How will it work, though? Konza will gather data from smart devices and sensors embedded around the city, such as on roadways and in buildings. This data will then be shared via a smart communications system and be analyzed by software that delivers valuable information and digitally enhanced services to Konza’s population. For example, roadway sensors will be able to monitor pedestrian and automobile traffic, and adjust traffic light timing accordingly to optimize traffic flows.
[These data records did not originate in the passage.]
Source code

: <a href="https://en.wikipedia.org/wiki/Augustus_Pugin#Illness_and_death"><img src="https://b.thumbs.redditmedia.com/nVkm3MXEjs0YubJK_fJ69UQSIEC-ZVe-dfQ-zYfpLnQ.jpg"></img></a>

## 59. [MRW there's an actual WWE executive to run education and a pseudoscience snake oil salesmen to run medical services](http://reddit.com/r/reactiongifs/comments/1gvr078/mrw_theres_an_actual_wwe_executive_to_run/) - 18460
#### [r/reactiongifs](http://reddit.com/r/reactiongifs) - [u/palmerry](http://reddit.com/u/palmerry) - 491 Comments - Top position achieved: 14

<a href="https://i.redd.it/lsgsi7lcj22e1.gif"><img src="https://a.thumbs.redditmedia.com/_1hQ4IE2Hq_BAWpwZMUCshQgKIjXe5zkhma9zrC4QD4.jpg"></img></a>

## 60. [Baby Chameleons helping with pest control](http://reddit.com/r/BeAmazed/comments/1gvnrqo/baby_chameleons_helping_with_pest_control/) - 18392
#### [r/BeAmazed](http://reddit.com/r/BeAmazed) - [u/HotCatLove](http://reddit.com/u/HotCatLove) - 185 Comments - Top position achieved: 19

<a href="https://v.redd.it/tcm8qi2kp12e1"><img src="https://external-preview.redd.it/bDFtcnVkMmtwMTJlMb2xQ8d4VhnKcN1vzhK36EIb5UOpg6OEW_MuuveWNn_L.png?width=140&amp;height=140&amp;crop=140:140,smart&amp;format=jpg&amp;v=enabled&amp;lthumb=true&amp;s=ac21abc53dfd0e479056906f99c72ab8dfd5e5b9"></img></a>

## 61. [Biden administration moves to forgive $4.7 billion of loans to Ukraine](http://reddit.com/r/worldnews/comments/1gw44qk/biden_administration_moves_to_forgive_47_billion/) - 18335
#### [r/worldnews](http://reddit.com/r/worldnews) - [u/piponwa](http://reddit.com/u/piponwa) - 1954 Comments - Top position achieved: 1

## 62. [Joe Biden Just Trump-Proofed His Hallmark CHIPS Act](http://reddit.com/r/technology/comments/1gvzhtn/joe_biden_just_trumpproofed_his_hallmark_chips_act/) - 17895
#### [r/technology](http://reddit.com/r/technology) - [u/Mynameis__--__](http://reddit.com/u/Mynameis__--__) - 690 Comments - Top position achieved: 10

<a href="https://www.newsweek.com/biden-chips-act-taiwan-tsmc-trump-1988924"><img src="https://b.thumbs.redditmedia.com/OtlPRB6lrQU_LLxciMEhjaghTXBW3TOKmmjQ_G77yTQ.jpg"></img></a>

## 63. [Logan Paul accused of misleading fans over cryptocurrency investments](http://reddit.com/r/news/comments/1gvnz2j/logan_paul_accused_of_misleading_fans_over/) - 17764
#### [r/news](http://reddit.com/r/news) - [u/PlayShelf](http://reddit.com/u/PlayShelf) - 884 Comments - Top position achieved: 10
This technology will go both ways: Konza’s population will also have access to certain parts of the collected data, which may include traffic maps, emergency warnings and information of efficient uses of power and utilities. By leveraging the smart city framework, Konza aims to be able to optimize its city services and create a sustainable city that responds directly to the needs of its residents, workers, and visitors. This is a complex system to put in place, but Konza plans to learn from the best, taking lessons from existing smart city frameworks including those in Spain, Singapore, The Netherlands and Brazil.
Phase 1 of construction for Konza City is now beginning to get underway. The first step of this phase is an Engineering, Procurement, Construction and Finance (EPCF) contract to cover the essential infrastructure development for the area, thus preparing the way for further building work. The design and supervision for the project will be carried out by engineering consultants Technital, with the financing carried out by Unicredit and the construction work itself being handled by the ICM Group. Once complete, it is expected that Phase 1 will create over 20,000 direct and indirect jobs. The development will include mixed-income housing, retail, a hotel, school, clinic, community centre, and police station. This phase and the city as a whole will be developed as a public private partnership, in which the Government will take a minimal role, thus leaving room for prosperous investment and job creation for the private sector.
Long-term, Konza is expected to house 260,000 people. This will include Kenyan professionals, and business people from further afield, hopefully attracted by the developing technology and opportunities made possible by this new hub. It is positive to see such initiative and financial investment being poured into Kenya from its government, and with the private sector wielding such control over the project, its progress will hopefully be unhindered by the country’s recently political upheaval. As many countries are realising, the private sector has a strong hand to play, both in community support and charitable efforts, and in injecting much-needed movement and innovation into economies yearning for a boost. In Konza Techno City, the Kenyan Government has given their country’s businesses a platform from which to empower themselves and create growth. Give a man a fish, and he’ll eat for a day, but once Kenya’s first smart city comes together, who knows how far the effects of this employment and investment will spread?